Steve Wolf, shown working obsessively on an incredibly lifelike model of Wrigley Field, is an overt symbol of what a landmark can do to us. The model, which took him months to build, eventually engulfed the living room of his home in Buffalo Grove, almost driving him to despair. In a way, we're all like Wolf; we end us taking the Sears Tower, the Hancock building, the Water Tower and host of other landmarks so deeply into our lives that they feel like a part of us - mental appendages.

Even little landmarks live within us - our favorite restaurants, the local Starbucks, a quaint bookstore. Some we barely notice, such as the handsome corner buildings constructed by the hundreds in the wake of the Chicago Fire of 1871. Theses buildings, scattered throughout the city, may be inconspicuous, but we still feel their presence, as comfortable and familiar as a pair of old walking shoes. Some preservationists, according to an article in this issue of CityTalk, want to preserve the corner buildings not only for their historical or architectural significance (which, admittedly, may be minimal), but because they promote pedestrian traffic and foster the energy and bustle that make a neighborhood feel alive. Theses corner building, they argue, help define Chicago neighborhoods, creating the city we know - the city we feel - and deserve to be protected from the wrecking ball for that reason alone. Yet these distinctive buildings keep getting knocked down and replaced by bland boxes dropped into the city like Monopoly pieces. Such thoughtless development alters our mental map, replacing a warm, lively spot with yet another cold, sterile drugstore or fast-food outlet surrounded by a parking lot.

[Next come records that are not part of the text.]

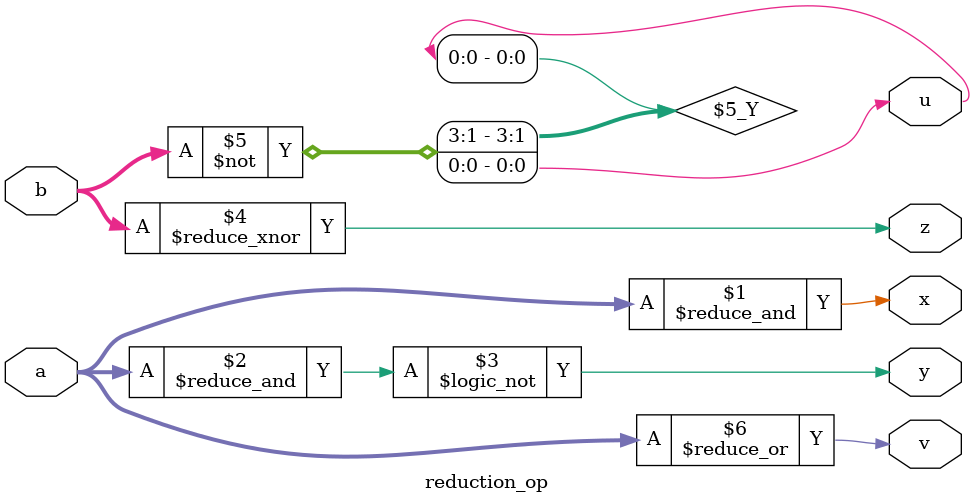
<source format=v>
`timescale 1ns / 1ps
module reduction_op( input [3:0]a,b, output x,y,z,u,v);

assign x=&a;
assign y=~&a;
assign z=~^b;
assign u=~b;
assign v=|a;

endmodule

</source>
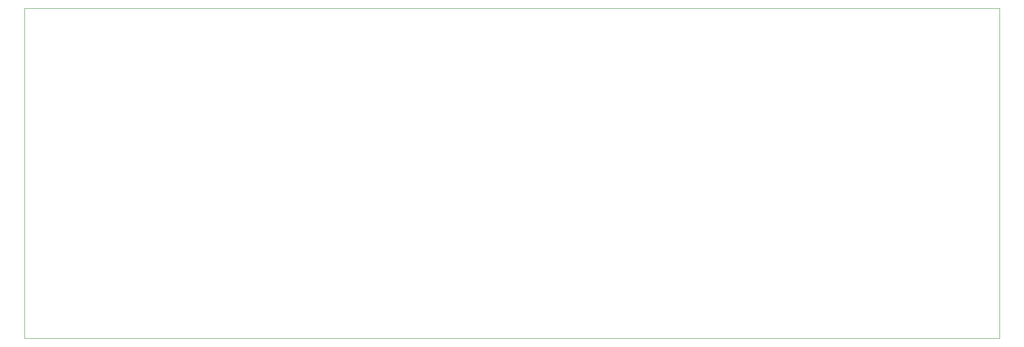
<source format=gbr>
G04 #@! TF.FileFunction,Profile,NP*
%FSLAX46Y46*%
G04 Gerber Fmt 4.6, Leading zero omitted, Abs format (unit mm)*
G04 Created by KiCad (PCBNEW 4.0.4-stable) date 03/02/17 16:11:59*
%MOMM*%
%LPD*%
G01*
G04 APERTURE LIST*
%ADD10C,0.100000*%
G04 APERTURE END LIST*
D10*
X191420000Y64110000D02*
X191420000Y140000D01*
X2540000Y64110000D02*
X191420000Y64110000D01*
X2540000Y140000D02*
X191420000Y140000D01*
X2540000Y64110000D02*
X2540000Y140000D01*
M02*

</source>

When terrorists brought down the World Trade Center, many New Yorkers took that tragedy as an intensely personal assault. It wasn't just the death and destruction that disturbed them so; it was also the loss of one of the landmarks that defined the city and, to an extent, defined them. They experienced the collapse as a sort of amputation that ripped away vital piece of their mental map, leaving them with the emotional equivalent of phantom limb pain. One New Yorker made this association explicitly. "It's like looking down and not seeing your feet," he said about the alteration in the skyline.

The same thing would happen to Chicagoans if Wrigley Field or any other major landmark suddenly disappeared. Plans merely to remodel the ballpark have drawn vehement reactions from neighbors and fans. And justly so - every developer who clears a lot, or puts up a new structure, or alters an old one messes with our mental map. We feel the change, even if we can't quite identify what's different, and each change brings pleasure or pain, depending on how much intelligence and beauty it contains.

That's why developers should remember that every alteration of the urban landscape also alters our inner landscape - the one that makes the city feel like a vast extension of our own bodies.